- VHS Cover
- Story by: Greg Ford Terry Lennon
- Directed by: Greg Ford Terry Lennon
- Starring: Mel Blanc Arthur Q. Bryan Jeff Bergman June Foray Stan Freberg
- Music by: Carl W. Stalling Milt Franklyn
- Country of origin: United States
- Original language: English

Production
- Production company: Warner Bros. Cartoons

Original release
- Network: CBS
- Release: April 17, 1991

= Bugs Bunny's Overtures to Disaster =

1991 TV special

Bugs Bunny's Overtures to Disaster is a Looney Tunes television special directed by Greg Ford and Terry Lennon. In new animation, Jeff Bergman voiced Bugs Bunny, Daffy Duck, Porky Pig, Elmer Fudd and Sylvester. The special first aired on April 17, 1991 on CBS.

==Shorts used==
- "Baton Bunny"
- "Tree for Two" (audio clip used when Sylvester the Cat sings "Charleston" as interruption)
- "Daffy Duck and Porky Pig in The William Tell Overture" (originally produced for this special and also later released as a standalone short)
- "Back Alley Oproar" (audio clip used when Sylvester tries to ruin Elmer's Hungarian Rhapsody)
- "Rabbit of Seville"
- "What's Opera, Doc?"
- "Long-Haired Hare" (audio clip of "Leopold's" conducting used in the credits)

==Plot==
While reading the newspaper, The Three Bears decide to go to the opera. Also seen in the paper is the headline Experimental Fly escapes, cannot be killed.

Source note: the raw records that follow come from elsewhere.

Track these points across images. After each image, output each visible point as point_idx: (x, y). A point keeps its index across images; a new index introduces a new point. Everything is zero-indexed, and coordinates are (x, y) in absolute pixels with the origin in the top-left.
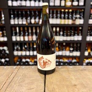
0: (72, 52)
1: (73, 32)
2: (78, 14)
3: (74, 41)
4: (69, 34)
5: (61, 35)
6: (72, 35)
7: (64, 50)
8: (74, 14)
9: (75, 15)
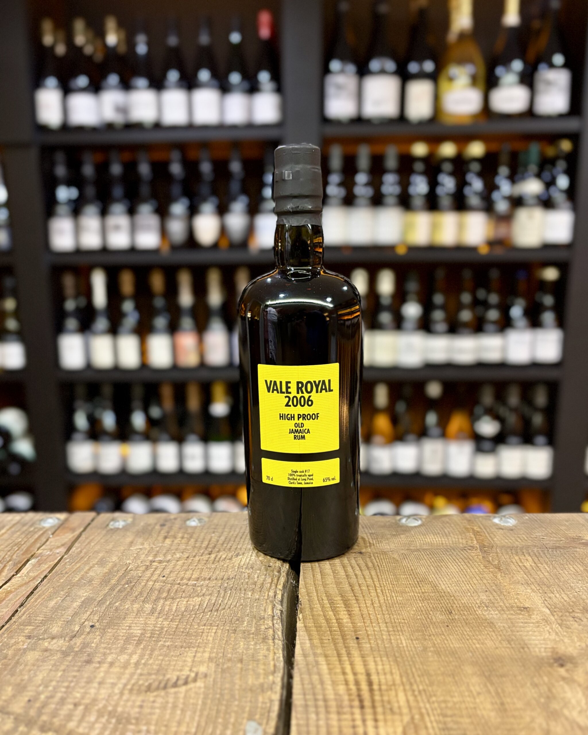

After a clip from Baton Bunny of the audience walking in, Bugs Bunny emerges from his dressing room and begins to conduct. In the audience, the fly lands on Papa Bear's head; Baby Bear tries to squash it with his toy wagon, but only succeeds in knocking Papa unconscious. The fly flies up to Bugs, whose conducting is ruined.

Elmer Fudd starts practicing for the Hungarian Rhapsody No. 2 and gets interrupted by Sylvester the Cat singing "Charleston" before scaring him away with his anger. In the audience, Granny tries to kill the fly with bug spray, but the fly wears a gas mask. Porky Pig starts playing the William Tell Overture before Daffy Duck. Daffy is angered, and a fight ensues. The Lone Ranger and his horse Silver come in when the music is over.

Elmer Fudd is up, and Sylvester continues singing. In effect, Elmer decides to throw Sylvester out. Elmer starts to conduct "Hungarian Rhapsody No. 2" when Sylvester runs up and down the stairs singing the same tune. Elmer beats up Sylvester and walks back in, but sees that the audience loved Sylvester's act. Elmer quits, declaring that he has been "humiwiated fow the wast time and is leaving show business for good." In the audience, Mr. Meek tries to kill the fly with a flyswatter, but the fly swats him back on the nose.

Bugs introduces The Barber of Seville when Porky informs him that Elmer quit. Bugs tricks him back onto the set, performing Rabbit of Seville. Bugs then tells him how they loved it and changes him into his Wagnerian warrior costume. Bugs tells him he'll like the next one because he gets to kill Bugs. They perform What's Opera, Doc? In the audience, Petunia Pig shoos the fly off her binoculars; Yosemite Sam tries to kill the fly with his gun, but fails.

Bugs then takes another shot at conducting, unaware that the fly has driven the audience away. Bugs eventually succeeds in knocking the fly out cold, but when he sees the audience empty, he notices that the fly claps as Bugs shrugs and finally bows.

==Voice Characterizations==
- Mel Blanc - Bugs Bunny (archive footage)
- Arthur Q. Bryan - Elmer Fudd (archive footage)
- Jeff Bergman - Bugs Bunny, Daffy Duck, Porky Pig, Elmer Fudd, Yosemite Sam, Sylvester and Papa Bear
- June Foray - Mama Bear
- Stan Freberg - Junior Bear

==Trivia==
- Sylvester's Hungarian Rhapsody from Back Alley Oproar is reused here, with new animation because while Warner/Chappell Music held the rights to the music in the cartoon, Turner Entertainment Co. (through the 1956 a.a.p. sale and various mergers) owned the rights to the footage at the time (Warner would not regain the rights until 1996, despite the studio having the cartoon's original negatives stored in the WB vault).
- Mr. Meek from The Wise Quacking Duck, the two stranded men from Wackiki Wabbit, and Granny and Sam from Hare Trimmed make cameos in the audience.